> **Supplied entries**

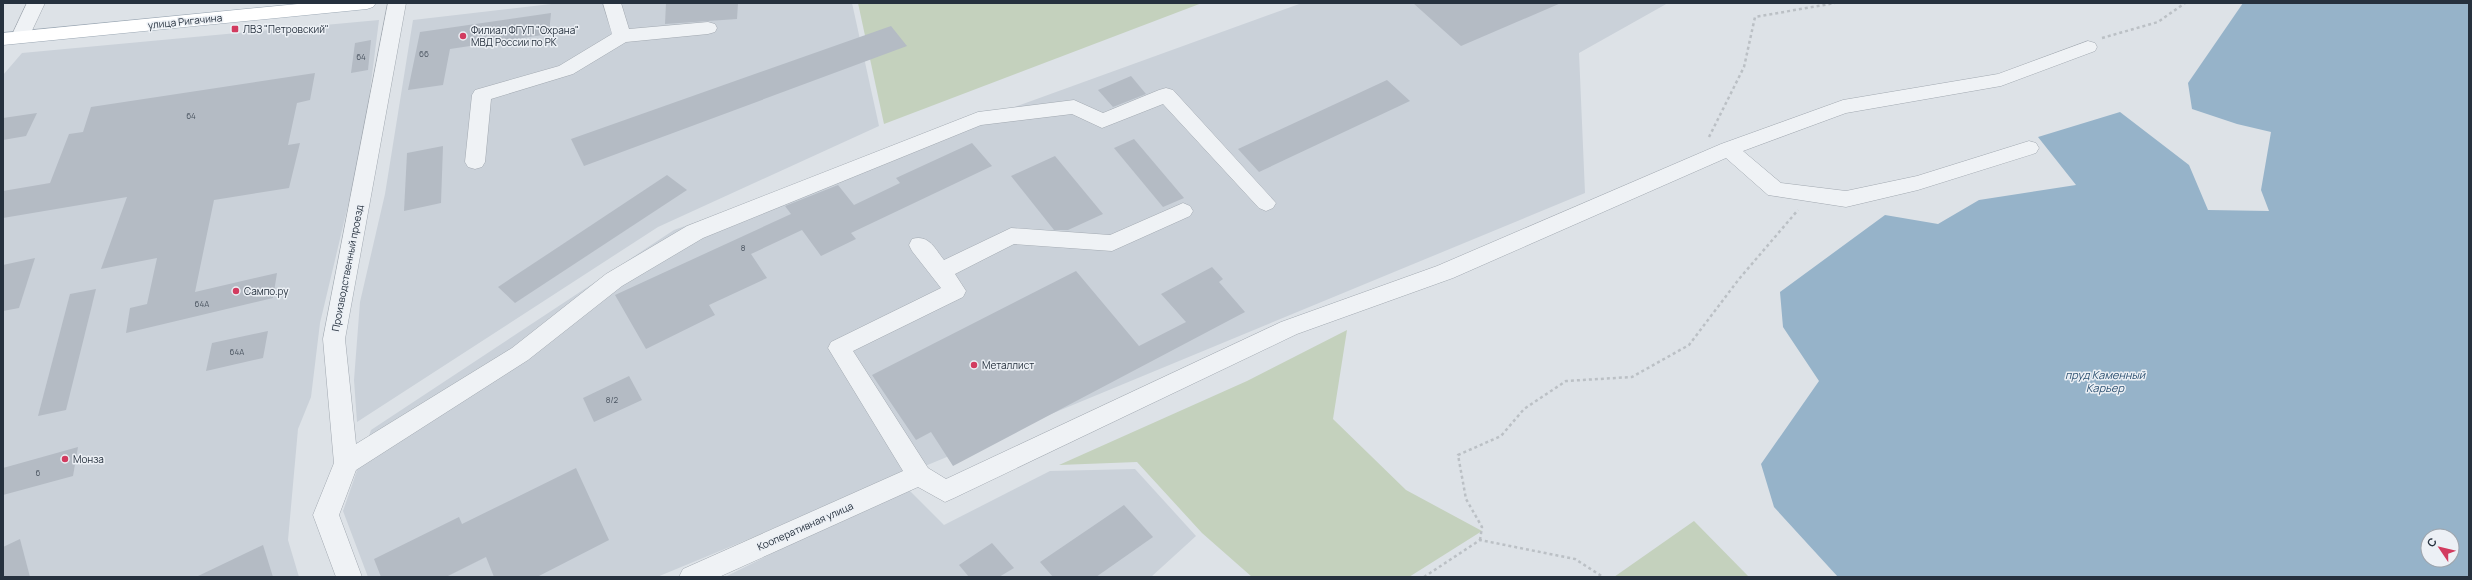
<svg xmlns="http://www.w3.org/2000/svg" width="2472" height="580" viewBox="0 0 2472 580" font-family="Manrope,sans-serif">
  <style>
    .built { fill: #cad1d9 }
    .green { fill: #c4d1bd }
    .water { fill: #96b3c9; fill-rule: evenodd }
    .building { fill: #b4bbc4 }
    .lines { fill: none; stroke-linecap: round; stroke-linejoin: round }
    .minor-casing { stroke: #a2a9b1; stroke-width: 1 }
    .major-casing { stroke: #9ba7b3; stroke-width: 1 }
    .path { stroke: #bbc0c5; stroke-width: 2.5; stroke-dasharray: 3 3; stroke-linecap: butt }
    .minor { fill: #eff2f5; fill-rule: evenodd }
    .major { fill: #fff; fill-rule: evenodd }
    .poi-dot { fill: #d23b5f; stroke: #ecf0f5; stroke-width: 1.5 }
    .labels { text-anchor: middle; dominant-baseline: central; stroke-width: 3; stroke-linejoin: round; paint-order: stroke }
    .number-label { font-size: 8px; fill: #4a5460 }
    .street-label { font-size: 10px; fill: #26313e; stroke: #ecf0f5 }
    .poi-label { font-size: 10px; fill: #26313e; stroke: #ecf0f5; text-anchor: start }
    .water-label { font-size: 11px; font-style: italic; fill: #2f5373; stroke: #ecf0f5 }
  </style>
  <rect width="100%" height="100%" fill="#dde2e7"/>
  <!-- built -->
  <g class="built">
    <path d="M560,3H852L879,126L658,227L357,422L354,380L360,302L385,194L413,20Z"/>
    <path d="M1302,3H1668L1579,53L1585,193L657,577H368L343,511L371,430L674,230Z"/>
    <path d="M379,20L364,138L320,323L311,397L298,429L288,540L299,577H3V75L22,53Z"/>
    <path d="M1135,469L1196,536L1151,577H725L906,487L944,525L1050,471Z"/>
  </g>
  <!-- green -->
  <g class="green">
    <path d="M858,3H1202L884,124Z"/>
    <path d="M1347,330L1333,419L1406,490L1482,531L1409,577H1252L1202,533L1137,462L1059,465L1247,381Z"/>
    <path d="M1694,521L1749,577H1614Z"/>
  </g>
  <!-- water -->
  <path class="water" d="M2243,3H2469V577H1838L1774,507L1761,464L1819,381L1783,327L1780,292L1885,215L1938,224L1979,200L2076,185L2038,137L2120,112L2189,165L2208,210L2269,211L2261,190L2271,132L2237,124L2192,109L2188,83ZM2428,536H2452V560H2428Z"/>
  <!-- building -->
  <g class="building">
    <path d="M666,3H738L737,19L665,24Z"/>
    <path d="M1413,3H1561L1461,46Z"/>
    <path d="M551,13L549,34L450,49L443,85L408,90L420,32Z"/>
    <path d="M891,26L907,46L584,166L571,139Z"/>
    <path d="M371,40L368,70L351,73L355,43Z"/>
    <path d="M315,73L310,100L297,103L288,145L300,143L289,188L214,200L195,292L277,273L273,298L126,333L130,308L147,304L157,258L101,269L127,197L3,218V191L50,183L69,134L83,132L91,107Z"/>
    <path d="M1131,76L1146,94L1113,107L1098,90Z"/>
    <path d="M1387,80L1410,101L1259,172L1238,149Z"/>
    <path d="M37,113L26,136L3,140V118Z"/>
    <path d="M1134,139L1184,198L1163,207L1114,148Z"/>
    <path d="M972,143L992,166L851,233L856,239L821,256L802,230L751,254L767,278L709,305L715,315L646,349L615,295L791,214L785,206L838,185L854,205L900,183L896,178Z"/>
    <path d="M443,146L441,203L404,211L407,153Z"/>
    <path d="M1055,156L1103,214L1068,230H1054L1011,176Z"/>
    <path d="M667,175L687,190L515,303L498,287Z"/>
    <path d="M35,258L19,308L3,311V265Z"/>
    <path d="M1212,267L1223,279L1219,282L1245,312L953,466L931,432L916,440L872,375L1076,271L1139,346L1186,322L1161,294Z"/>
    <path d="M96,289L66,410L38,416L70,294Z"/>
    <path d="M268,331L263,358L206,371L212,343Z"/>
    <path d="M629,376L642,400L594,422L583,398Z"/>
    <path d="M78,447L73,476L3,495V468Z"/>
    <path d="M576,468L609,540L537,577H494L486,557L446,577H381L374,559L459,517L462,524Z"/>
    <path d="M1124,505L1153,537L1096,577H1053L1040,562Z"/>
    <path d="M20,539L30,577H3V547Z"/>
    <path d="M992,543L1014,568L999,577H969L959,565Z"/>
    <path d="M263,545L273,577H196Z"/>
  </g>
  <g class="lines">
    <!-- minor casing -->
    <g class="minor-casing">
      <g id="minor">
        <path d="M27,3H45L29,37L27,41L20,43L13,41L11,37Z"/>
        <path d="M388,3H406L345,339L356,444L512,348L606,274L687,226L978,112L1074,100L1103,113L1159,90L1166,88L1173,90L1276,203L1273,208L1266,211L1259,208L1163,104L1102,128L1072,114L981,125L703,238L622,286L528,360L356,470L339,515L362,577H336L313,515L334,463L323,339Z"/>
        <path d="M603,3H621L629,29L708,22L715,24L717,28L715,32L708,34L626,42L573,74L491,99L485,162L482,167L475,169L468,167L465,162L472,95L475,90L559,66L612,34Z"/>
        <path d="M2088,41L2095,43L2097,47L2095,51L2001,86L1846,113L1743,151L1781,183L1846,191L1917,176L2029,141L2036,143L2039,148L2036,153L1918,190L1846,207L1768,195L1726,158L1453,278L1297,334L954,498L945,502L918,487L719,577H679L683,569L903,471L828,348L831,342L941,288L912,251L909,245L912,239C929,234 935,249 944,260L1011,228L1110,235L1183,203L1190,206L1193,211L1190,216L1112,251L1014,244L955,274L966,291L963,297L853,351L928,468L946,479L1281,322L1437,266L1721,144L1843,100L1998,74Z"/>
      </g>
    </g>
    <!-- major casing -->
    <g class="major-casing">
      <path id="major" d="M308,3H376L373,7L367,9L3,45V33Z"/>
    </g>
    <!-- path -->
    <g class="path">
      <path d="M2102,38L2158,22L2185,3"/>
      <path d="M1709,137L1744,67L1755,17L1835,3"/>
      <path d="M1480,540L1482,527L1466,499L1458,455L1501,436L1524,409L1566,381L1632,377L1689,345L1739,279L1798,210"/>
      <path d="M1424,577L1480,540L1575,559L1603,577"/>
    </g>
    <!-- minor -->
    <use href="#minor" class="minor"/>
    <!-- major -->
    <use href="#major" class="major"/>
  </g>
  <!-- markers -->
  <g class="poi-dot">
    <rect x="231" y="25" width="8" height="8" rx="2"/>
    <circle cx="463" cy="36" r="4"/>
    <circle cx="236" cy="291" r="4"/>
    <circle cx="974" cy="365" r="4"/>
    <circle cx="65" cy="459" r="4"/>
  </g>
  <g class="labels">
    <!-- number labels -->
    <g class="number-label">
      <text x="424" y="53">66</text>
      <text x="361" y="56">64</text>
      <text x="191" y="115">64</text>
      <text x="743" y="247">8</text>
      <text x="202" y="303">64А</text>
      <text x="237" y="351">64А</text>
      <text x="612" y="399">8/2</text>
      <text x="38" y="472">6</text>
    </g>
    <!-- street labels -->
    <g class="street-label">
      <text transform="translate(185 21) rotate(-6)">улица Ригачина</text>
      <text transform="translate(347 268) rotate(-79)">Производственный проезд</text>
      <text transform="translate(805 526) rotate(-24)">Кооперативная улица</text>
    </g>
    <!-- poi labels -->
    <g class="poi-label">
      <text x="243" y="29">ЛВЗ "Петровский"</text>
      <text x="471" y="30">Филиал ФГУП "Охрана"<tspan x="471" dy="12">МВД России по РК</tspan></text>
      <text x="244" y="291">Сампо.ру</text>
      <text x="982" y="365">Металлист</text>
      <text x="73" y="459">Монза</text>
    </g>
    <!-- water labels -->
    <g class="water-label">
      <text x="2105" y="374">пруд Каменный<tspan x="2105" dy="13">Карьер</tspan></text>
    </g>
  </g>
  <!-- border -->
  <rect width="2472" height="580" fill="none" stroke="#26313e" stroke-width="8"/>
  <!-- north arrow -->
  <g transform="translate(2440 548) rotate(305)"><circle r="19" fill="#ecf0f5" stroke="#9da4ac"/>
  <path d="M0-3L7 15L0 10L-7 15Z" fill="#d23b5f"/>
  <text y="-6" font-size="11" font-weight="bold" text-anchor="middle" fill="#26313e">С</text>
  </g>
</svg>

> **Problem**
Show each line of the data that contains the string "linejoin".

> **Output for this exercise**
    .lines { fill: none; stroke-linecap: round; stroke-linejoin: round }
    .labels { text-anchor: middle; dominant-baseline: central; stroke-width: 3; stroke-linejoin: round; paint-order: stroke }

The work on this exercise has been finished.